**TASK TO CARRY OUT**
Produce a verbatim copy of the records, and keep the images out of it.

[[ DATA EXTRACT, beginning ]]

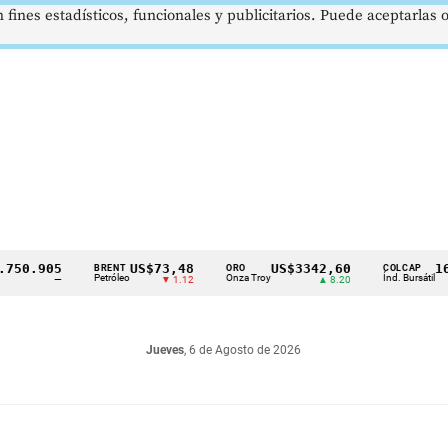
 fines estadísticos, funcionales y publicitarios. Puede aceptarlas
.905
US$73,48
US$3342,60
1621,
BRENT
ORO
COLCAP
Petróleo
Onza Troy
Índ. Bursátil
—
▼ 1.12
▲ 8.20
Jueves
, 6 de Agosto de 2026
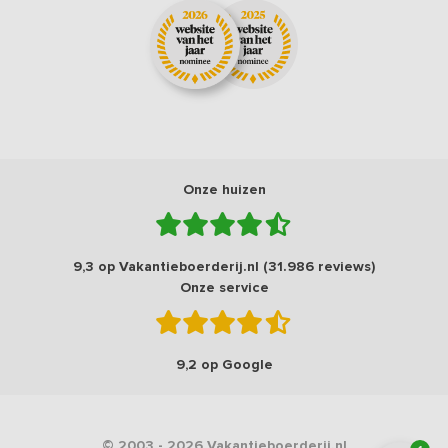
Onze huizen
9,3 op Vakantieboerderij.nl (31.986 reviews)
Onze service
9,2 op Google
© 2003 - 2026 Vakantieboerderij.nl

[[ DATA EXTRACT, end ]]

**REPLY**
 fines estadísticos, funcionales y publicitarios. Puede aceptarlas
.905
US$73,48
US$3342,60
1621,
BRENT
ORO
COLCAP
Petróleo
Onza Troy
Índ. Bursátil
—
▼ 1.12
▲ 8.20
Jueves
, 6 de Agosto de 2026
Onze huizen
9,3 op Vakantieboerderij.nl (31.986 reviews)
Onze service
9,2 op Google
© 2003 - 2026 Vakantieboerderij.nl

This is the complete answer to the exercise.